Janelle Monáe – “Make Me Feel”
aus dem Album “Dirty Computer”

Es gibt Künstler, die lernt man irgendwann inmitten ihrer Karriere kennen und springt dann auf den Zug auf und tanzt mit… und dann gibt es Künstler, die entdeckt man irgendwann, als sie noch relativ unbekannt sind und hört dabei zu, wie sie immer mehr Musik veröffentlichen und verdientermaßen erfolgreicher werden. Zwei Künstler, die für mich in die zweite Sparte fallen sind Robin Thicke und Janelle Monáe. Während Thicke der Erfolg mit “Blurred Lines” offensichtlich nicht so gut getan hat und er sich wahrscheinlich in ein paar Jahren von irgendwem fälschlicherweise als “One-Hit-Wonder” bezeichnen lassen muss (haben alle schon den langhaarigen Thicke bei “When I Get You Alone” vergessen?) mache ich mir bei Janelle absolut keine Sorgen!

Ich habe erstmals von ihr vor gut zehn Jahren Musik gehört, als sie Songs wie “Violet Stars Happy Hunting!” oder “Many Moons” auf ihrer ersten EP “Metropolis” veröffentlicht hat, die den Startschuss ihrer ArchAndroid-Saga gab.

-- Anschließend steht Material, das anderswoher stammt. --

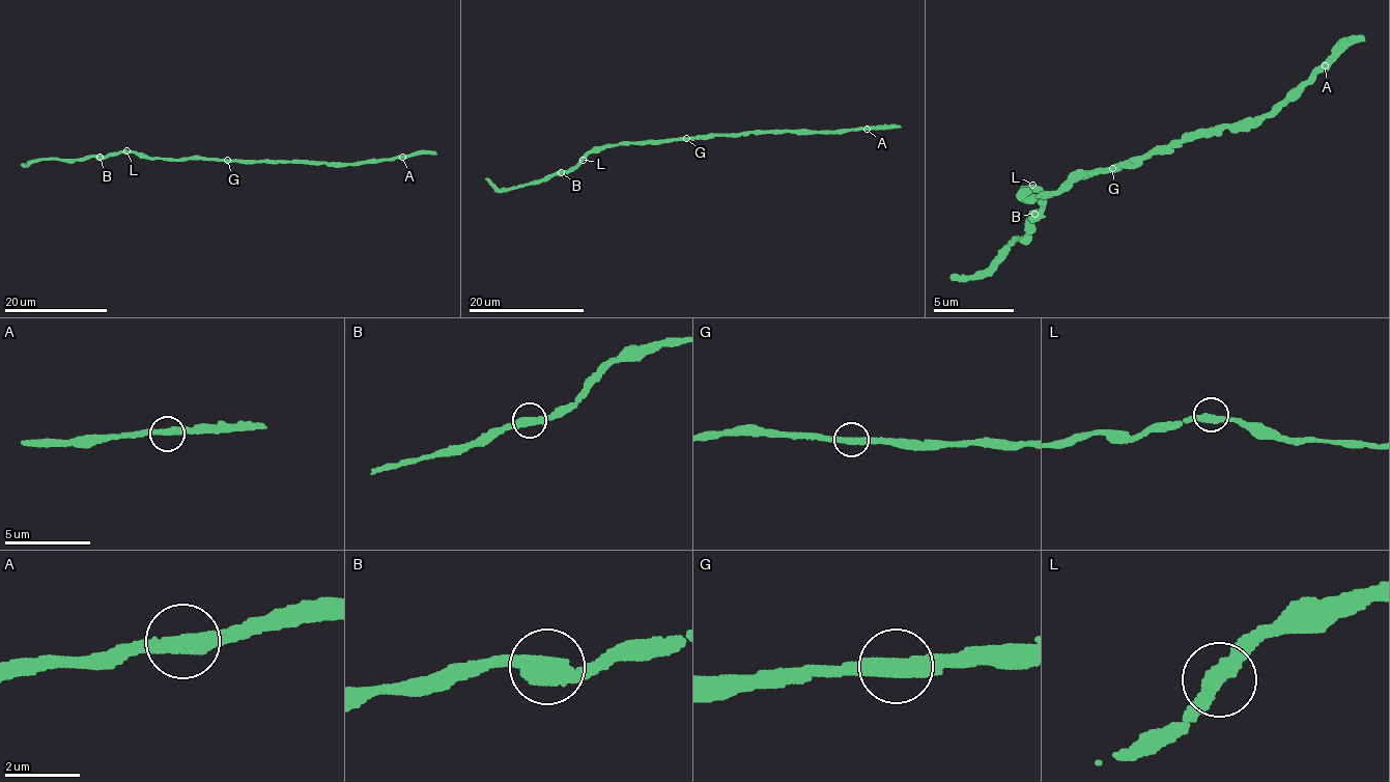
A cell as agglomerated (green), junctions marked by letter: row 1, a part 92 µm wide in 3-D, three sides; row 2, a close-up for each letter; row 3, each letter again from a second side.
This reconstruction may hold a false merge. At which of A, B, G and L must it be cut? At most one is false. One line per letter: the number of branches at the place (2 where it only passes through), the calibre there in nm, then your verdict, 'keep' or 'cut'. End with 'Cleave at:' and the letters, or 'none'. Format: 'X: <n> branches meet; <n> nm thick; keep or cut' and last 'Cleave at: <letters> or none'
A: 2 branches meet; 400 nm thick; keep
B: 2 branches meet; 400 nm thick; keep
G: 2 branches meet; 400 nm thick; keep
L: 2 branches meet; 400 nm thick; keep
Cleave at: none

Das Album dazu folgte zwei Jahre später und hatte “Tightrope” mit OutKast-Mitglied Big Boi am Start, was Monáe erstmals ein bisschen in den Mainstream brachte, schließlich wurde der Song auch in Werbungen eingesetzt.

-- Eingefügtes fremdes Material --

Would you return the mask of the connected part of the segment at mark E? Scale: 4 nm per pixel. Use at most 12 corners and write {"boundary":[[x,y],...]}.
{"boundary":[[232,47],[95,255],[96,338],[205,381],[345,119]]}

Die ArchAndroid-Serie wurde für das neueste Album “Dirty Computer” etwas auf Eis gelegt, aber sowas macht man eben, wenn man die Möglichkeit hat, mit Prince zusammen zu arbeiten. Diesen Einfluss hört man auf “Make Me Feel” auch eindeutig. Insgesamt arbeitet Janelle auf “Dirty Computer” viel mehr mit klassischem R’n’B und Hip Hop, als auf den anderen Werken, sie rappt (“Django Jane”), hat Gitarren und Grimes mitgebracht (“Pynk”) und groovt wie eben auf “Make Me Feel”.

Um den Song mit einem Satz zu beschreiben: Es klingt so, wie Justin Timberlake auf seinem diesjährigen Album gerne geklungen hätte. Aber während sein Werk in der Bedeutungslosigkeit verschwunden ist, tanzen die Leute noch immer zu Janelle Monáe. Und werden dies auch noch in den kommenden Jahren tun.